Information Bias (Observation Bias)


From the previous section it should be clear that, even if the categorization of subjects regarding exposure and outcome is perfectly accurate, bias can be introduced differential selection or retention in a study. The converse is also true: even if the selection and retention into the study is a fair representation of the population from which the samples were drawn, the estimate of association can be biased if subjects are incorrectly categorized with respect to their exposure status or outcome. These errors are often referred to as misclassification, and the mechanism that produces these errors can result in either non-differential or differential misclassification. Ken Rothman distinguishes these as follows:

"For exposure misclassification, the misclassification is nondifferential if it is unrelated to the occurrence or presence of disease; if the misclassification of exposure is different for those with and without disease, it is differential. Similarly, misclassification of disease [outcome] is nondifferential if it is unrelated to the exposure; otherwise, it is differential."

Nondifferential Misclassification of Exposure

Nondifferential misclassification means that the frequency of errors is approximately the same in the groups being compared. Misclassification of exposure status is more of a problem than misclassification of outcome (as explained on page 6), but a study may be biased by misclassification of either exposure status, or outcome status, or both.

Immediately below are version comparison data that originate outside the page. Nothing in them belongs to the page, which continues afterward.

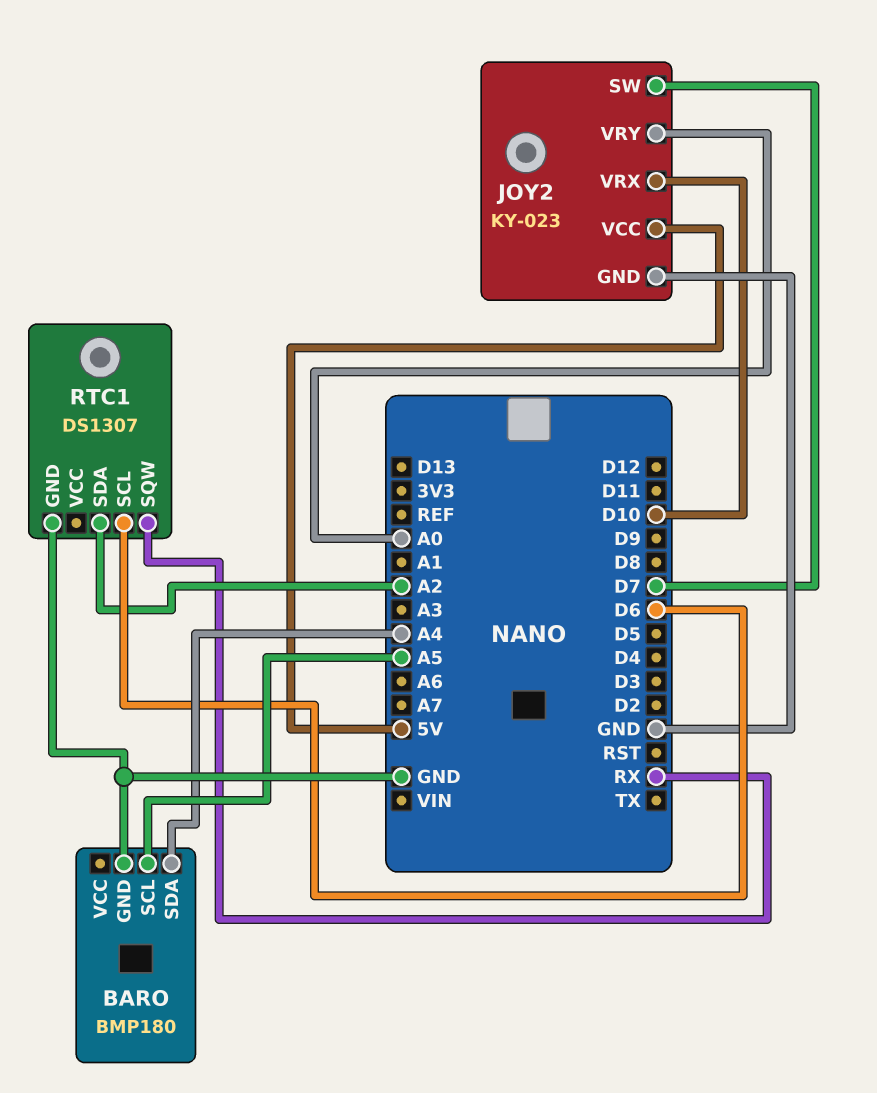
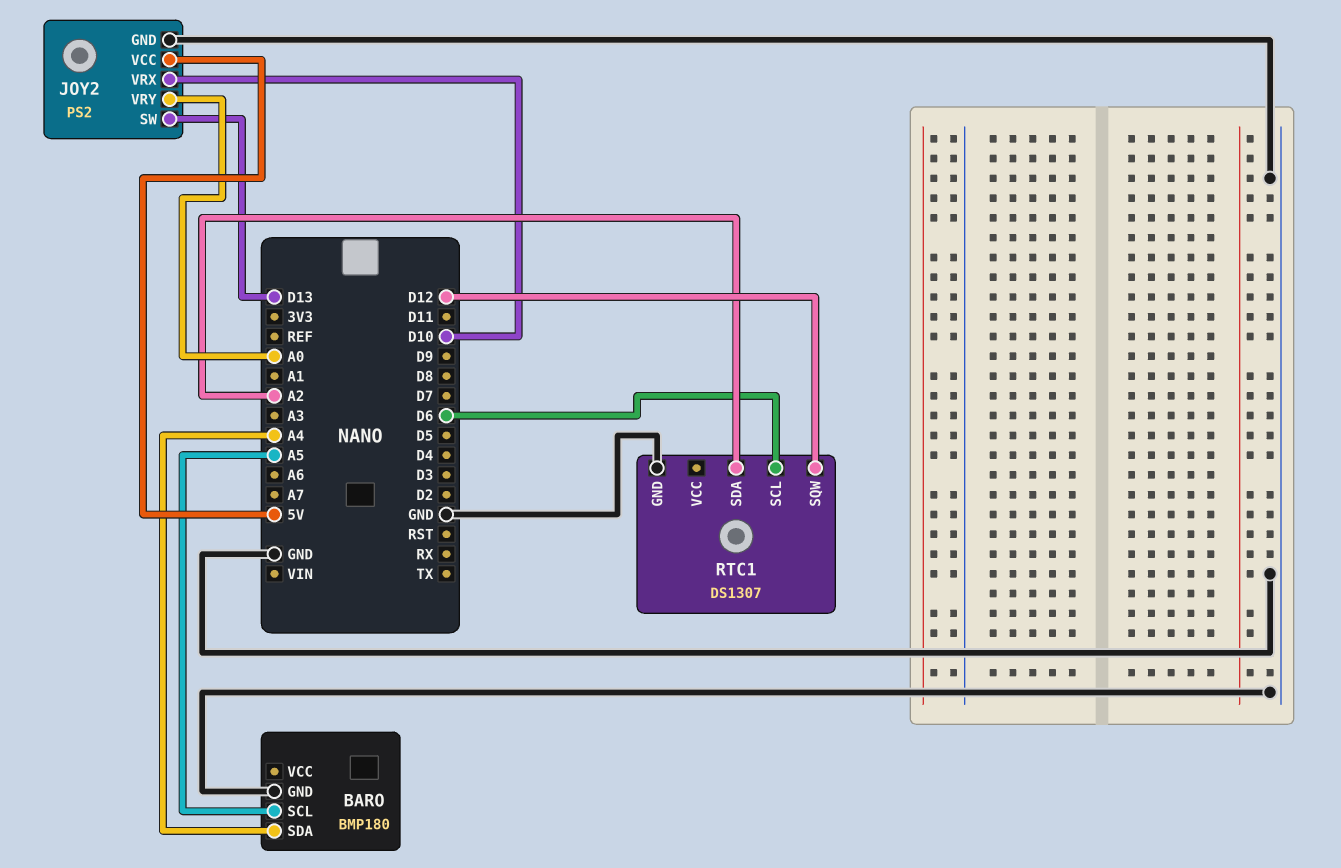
JOY2: KY-023 -> PS2
JOY2 pin SW: D7 -> D13
RTC1 pin SQW: RX -> D12

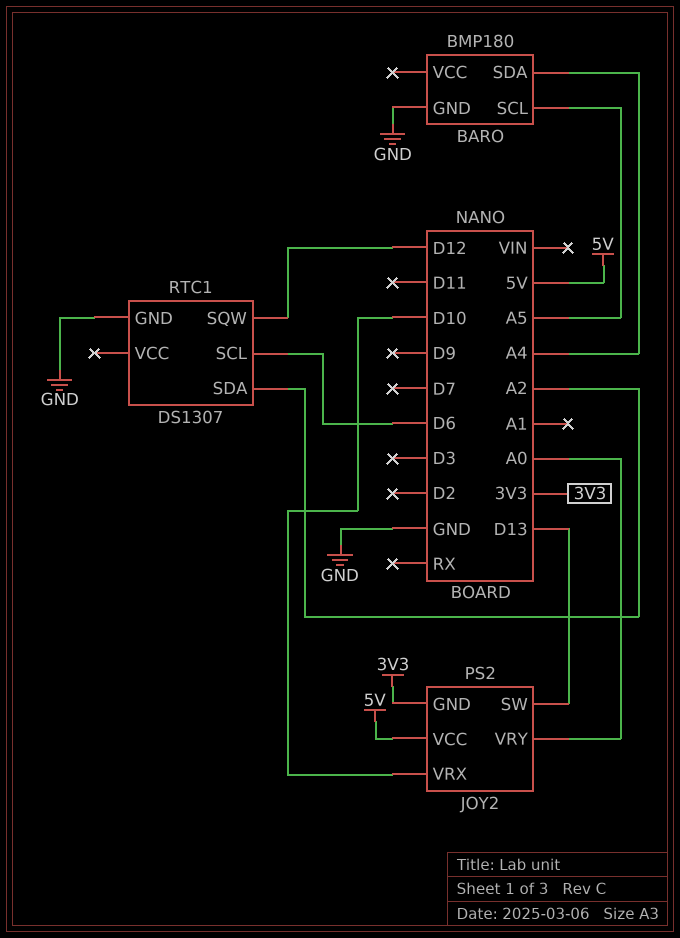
JOY2 pin GND: GND -> 3V3

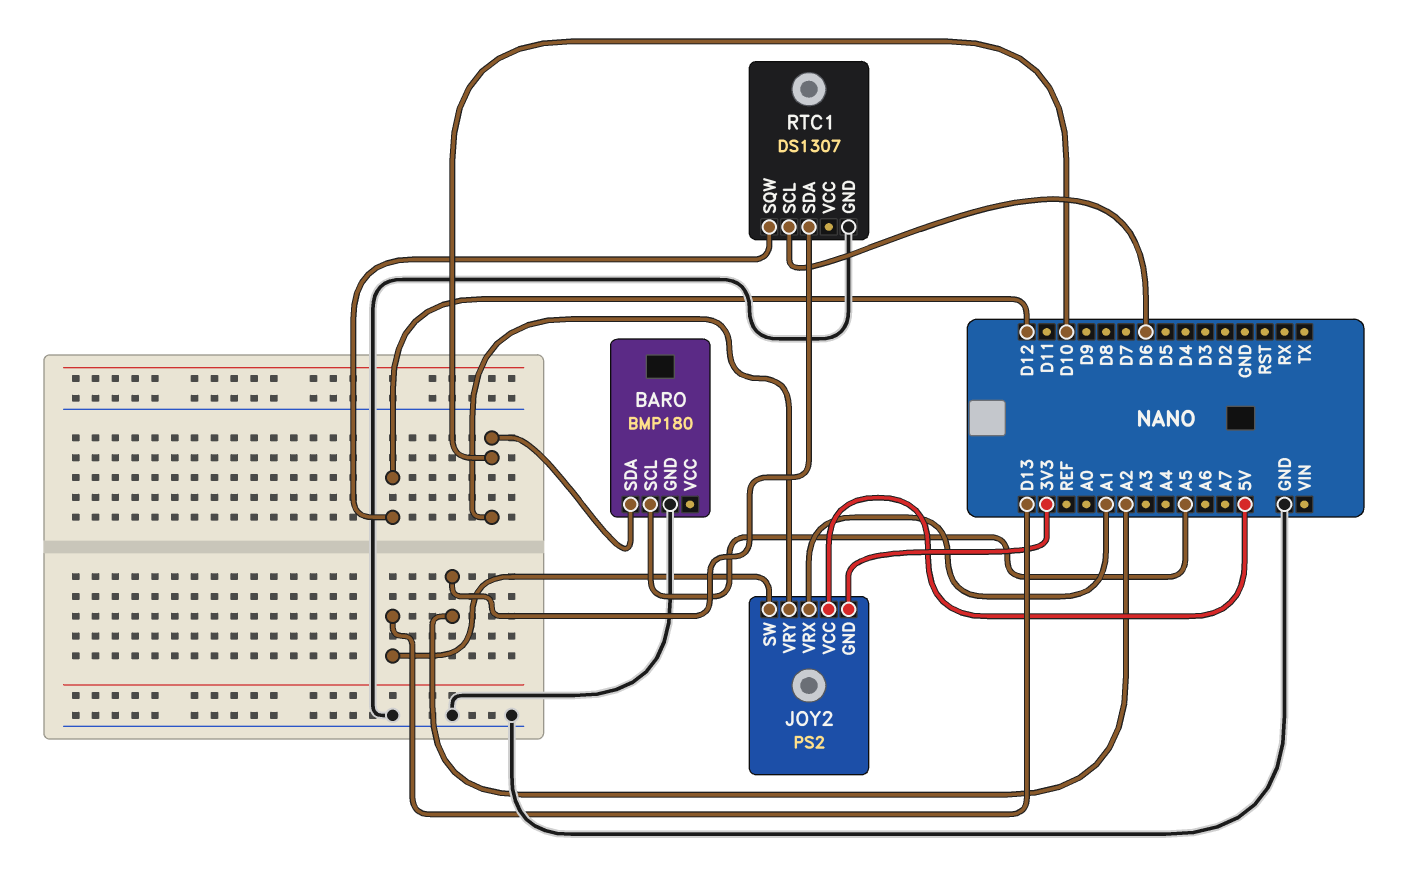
BARO pin SDA: A4 -> D10
JOY2 pin VRX: D10 -> A1
JOY2 pin VRY: A0 -> D10

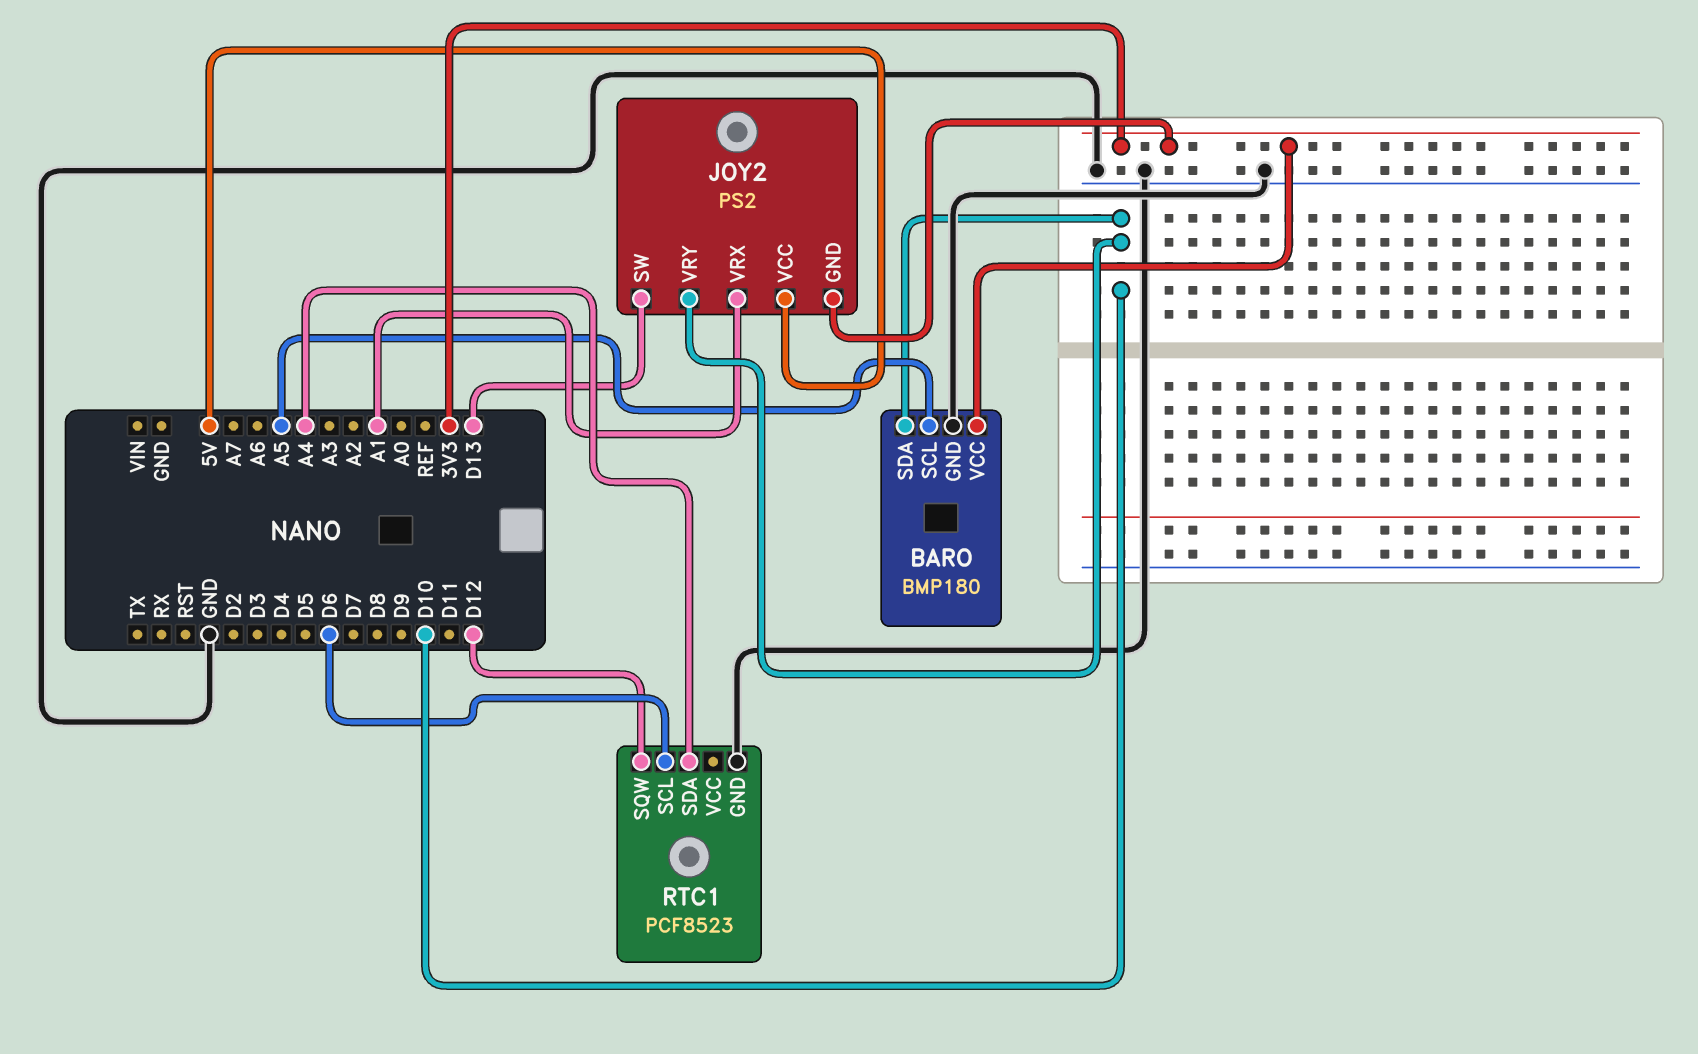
BARO pin VCC: none -> 3V3
RTC1: DS1307 -> PCF8523
RTC1 pin SDA: A2 -> A4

Nondifferential misclassification of a dichotomous exposure occurs when errors in classification occur to the same degree regardless of outcome. Nondifferential misclassification of exposure is a much more pervasive problem than differential misclassification (in which errors occur with greater frequency in one of the study groups). The figure below illustrates a hypothetical study in which all subjects are correctly classified with respect to outcome, but some of the exposed subjects in each outcome group were incorrectly classified as 'non-exposed.'

Disease status is correct, but some exposed subjects have been incorrectly labeled as unexposed.

Suppose a case-control study was conducted to examine the association between a high fat diet and coronary artery disease. Subjects with heart disease and controls without heart disease might be recruited and asked to complete questionnaires about their dietary habits in order to categorize them as having diets with high fat content or not. It is difficult to assess dietary fat content accurately from questionnaires, so it would not be surprising if there were errors in classification of exposure. However, it is likely that in this scenario the misclassification would occur with more or less equal frequency regardless of the eventual disease status. Nondifferential misclassification of a dichotomous exposure always biases toward the null. In other words, if there is an association, it tends to minimize it regardless of whether it is a positive or a negative association.

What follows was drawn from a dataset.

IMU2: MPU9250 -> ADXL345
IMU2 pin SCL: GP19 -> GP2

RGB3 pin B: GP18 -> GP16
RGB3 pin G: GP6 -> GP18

The figure above depicts a scenario in which disease status is correctly classified, but some of the exposed subjects are incorrectly classified as non-exposed. This would result in bias toward the null. Rothman gives a hypothetical example in which the true odds ratio for the association between a high fat diet and coronary heart disease is 5.0, but if about 20% of the exposed subjects were misclassified as 'not exposed' in both disease groups, the biased estimate might give an odds ratio of, say, 2.4. In other words, it resulted in bias toward the null.

However, now consider what would happen in the same example if 20% of the exposed subjects were misclassified as 'not exposed' in both outcome groups, AND 20% of the non-exposed subjects were misclassified as 'exposed' in both groups - in other words a scenario that looked something like this:

Outcome status is correct, but some exposed subjects are in the unexposed category, and some unexposed subjects are in the exposed category.

This additional nondifferential misclassification would result in even more severe bias toward the null, giving an odds ratio of perhaps 2.0.

Note that If there are multiple exposure categories, i.e. if the exposure is not dichotomous, then nondifferential misclassification may bias the estimate either toward the null or away from it, depending on the categories into which subjects are misclassified.

Mechanisms for Nondifferential Misclassification

Nondifferential misclassification can occur in a number of ways. Records may be incomplete, e.g., a medical record in which none of the healthcare workers remember to ask about tobacco use. There may be errors in recording or interpreting information in records, or there may be errors in assigning codes to disease diagnoses by clerical workers who are unfamiliar with a patient's hospital course, diagnosis, and treatment. Subjects completing questionnaires or being interviewed may have difficulty in remembering past exposures. Note that if difficulty in remembering past exposures occurs to the same extent in both groups being compared, then there is nondifferential misclassification, which will bias toward the null. However, if one outcome group in a case-control study remembers better than the other, then there is a differential misclassification which is called "recall bias." Recall bias is described below under differential misclassification of exposure.